# Intro to Pandas


### What is pandas?

pandas is a python library for data analysis and manipulation.
Pandas provides two additional data structures to python, namely series and dataframe.
these two data structures helps us to work on labeled and relational data.

### Why use Pandas?

To achieve most efficient results in AI & ML space we need to work on large datasets,
but it is just not about quantity but also about quality of data.
pandas helps us to work on large datasets and also helps us to clean and prepare the data for further analysis.
and for every training algorithm the data needs to be in a particular format, clear of any outliers.
pandas helps us to achieve that.

Other advantages are following:

   - Allows the use of labels for rows and columns
   - Can calculate rolling statistics on time series data
   - Easy handling of NaN values
   - Is able to load data of different formats into DataFrames
   - Can join and merge different datasets together
   - It integrates with NumPy and Matplotlib

### pandas series

#### what is pandas series?

pandas series is a one-dimensional labeled array capable of holding data of any type(integer, string, float, python objects, etc.).
The axis labels are collectively called index.

Pandas series can be created using various inputs like −
Array
dict
scalar value or constant

#### what is the difference between numpy array and pandas series?

- Entries provided:

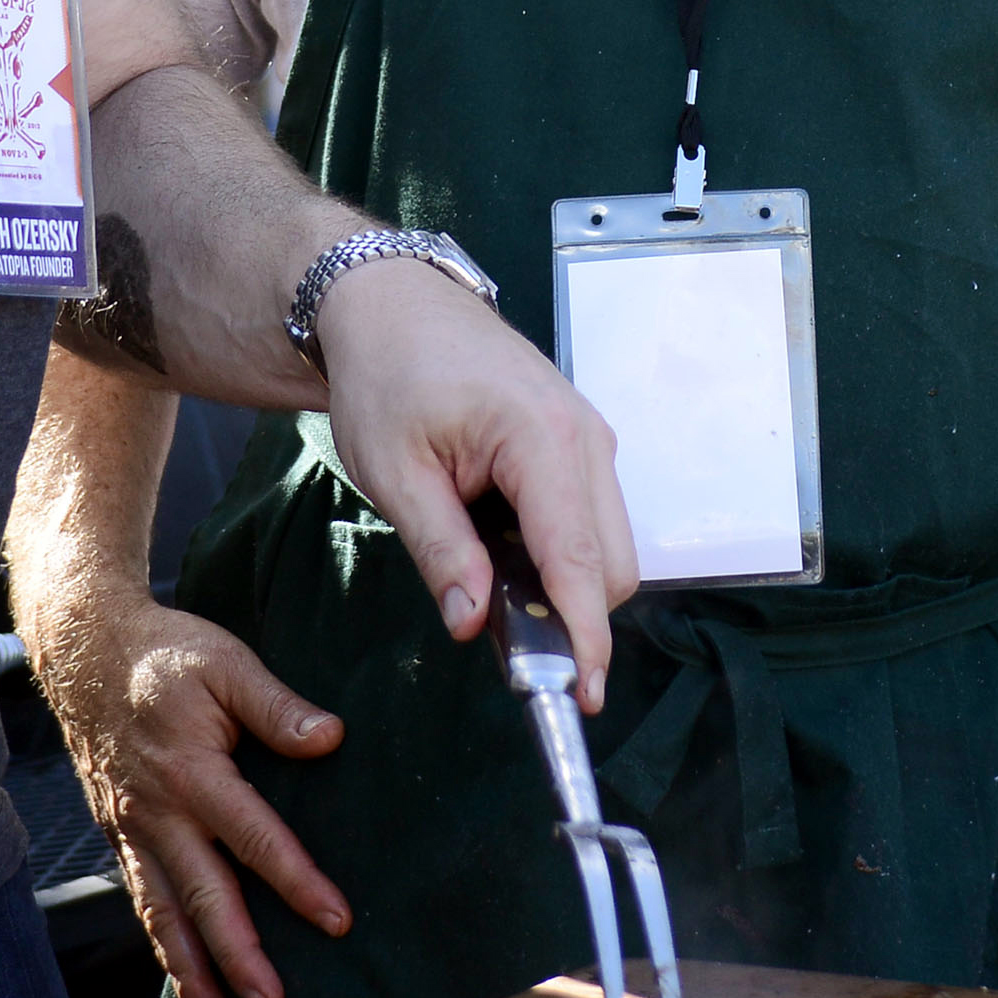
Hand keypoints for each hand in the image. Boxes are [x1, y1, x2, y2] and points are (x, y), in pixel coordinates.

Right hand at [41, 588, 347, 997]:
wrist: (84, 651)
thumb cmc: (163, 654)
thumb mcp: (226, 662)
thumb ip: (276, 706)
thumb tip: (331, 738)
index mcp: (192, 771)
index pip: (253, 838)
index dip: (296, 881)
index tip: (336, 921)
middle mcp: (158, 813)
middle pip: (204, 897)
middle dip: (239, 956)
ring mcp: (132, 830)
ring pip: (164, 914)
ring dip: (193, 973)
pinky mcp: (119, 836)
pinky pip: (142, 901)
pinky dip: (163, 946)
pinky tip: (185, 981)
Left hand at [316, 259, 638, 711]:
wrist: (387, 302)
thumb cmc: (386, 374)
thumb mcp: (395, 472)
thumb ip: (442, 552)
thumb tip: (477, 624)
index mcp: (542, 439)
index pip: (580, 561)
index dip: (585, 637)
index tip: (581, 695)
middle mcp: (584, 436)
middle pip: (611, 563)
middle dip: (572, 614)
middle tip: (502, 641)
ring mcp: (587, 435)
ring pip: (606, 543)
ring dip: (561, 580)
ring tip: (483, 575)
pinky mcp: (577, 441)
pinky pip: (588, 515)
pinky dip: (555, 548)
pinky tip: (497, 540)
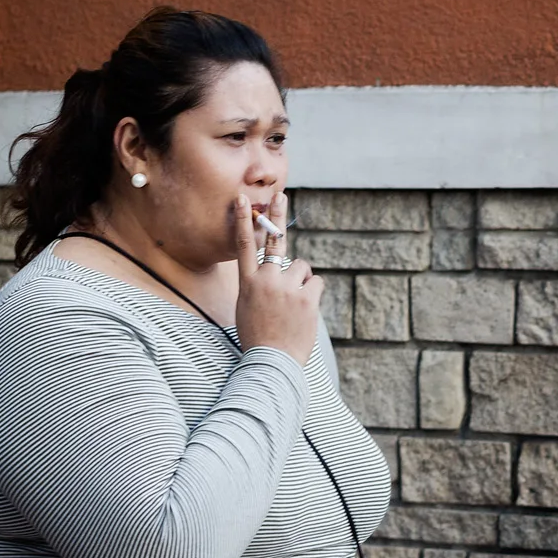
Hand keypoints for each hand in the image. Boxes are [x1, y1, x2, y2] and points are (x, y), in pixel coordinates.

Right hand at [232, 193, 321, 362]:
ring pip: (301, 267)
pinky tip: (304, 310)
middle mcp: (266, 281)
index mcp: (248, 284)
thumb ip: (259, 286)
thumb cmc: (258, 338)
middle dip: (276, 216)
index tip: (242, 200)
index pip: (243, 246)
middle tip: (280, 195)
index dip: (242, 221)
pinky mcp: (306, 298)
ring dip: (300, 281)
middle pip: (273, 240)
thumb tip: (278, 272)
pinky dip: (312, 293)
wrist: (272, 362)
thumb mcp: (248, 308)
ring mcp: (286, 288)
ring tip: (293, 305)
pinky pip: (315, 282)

---

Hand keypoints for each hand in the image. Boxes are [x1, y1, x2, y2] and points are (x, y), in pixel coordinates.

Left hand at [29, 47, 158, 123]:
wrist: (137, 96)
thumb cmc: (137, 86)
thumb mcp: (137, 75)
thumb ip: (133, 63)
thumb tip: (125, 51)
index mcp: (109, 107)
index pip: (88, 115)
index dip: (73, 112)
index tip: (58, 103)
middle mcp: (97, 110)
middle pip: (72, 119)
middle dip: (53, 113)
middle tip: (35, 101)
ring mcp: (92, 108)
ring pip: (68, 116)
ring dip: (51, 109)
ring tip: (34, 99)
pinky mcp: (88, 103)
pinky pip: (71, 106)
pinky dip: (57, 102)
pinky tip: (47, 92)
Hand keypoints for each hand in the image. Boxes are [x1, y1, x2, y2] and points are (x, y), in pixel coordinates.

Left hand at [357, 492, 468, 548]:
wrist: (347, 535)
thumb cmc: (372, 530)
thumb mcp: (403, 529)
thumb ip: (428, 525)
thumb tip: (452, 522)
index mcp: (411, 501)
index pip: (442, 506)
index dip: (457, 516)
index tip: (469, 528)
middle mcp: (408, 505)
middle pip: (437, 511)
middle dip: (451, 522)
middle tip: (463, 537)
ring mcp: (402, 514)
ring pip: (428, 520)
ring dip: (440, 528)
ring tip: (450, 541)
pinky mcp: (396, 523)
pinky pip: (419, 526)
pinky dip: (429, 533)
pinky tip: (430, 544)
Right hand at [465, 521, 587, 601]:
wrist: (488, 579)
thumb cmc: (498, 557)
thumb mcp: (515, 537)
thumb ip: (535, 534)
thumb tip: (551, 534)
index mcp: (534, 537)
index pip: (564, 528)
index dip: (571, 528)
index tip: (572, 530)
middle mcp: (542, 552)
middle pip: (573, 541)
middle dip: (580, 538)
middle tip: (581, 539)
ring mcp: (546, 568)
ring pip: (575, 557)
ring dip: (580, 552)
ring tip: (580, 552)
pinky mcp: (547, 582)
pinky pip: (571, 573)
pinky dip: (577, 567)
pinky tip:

- Work request A: List every advantage that the pandas introduction gives under "Other advantages are following".
- Work request B: Reproduce the pandas introduction from "### pandas series" up to and including "python objects, etc.).", renaming "labeled" to "indexed".

- Exercise answer A:
- Allows the use of labels for rows and columns
- Can calculate rolling statistics on time series data
- Easy handling of NaN values
- Is able to load data of different formats into DataFrames
- Can join and merge different datasets together
- It integrates with NumPy and Matplotlib

- Exercise answer B:
### pandas series

#### what is pandas series?

pandas series is a one-dimensional indexed array capable of holding data of any type(integer, string, float, python objects, etc.).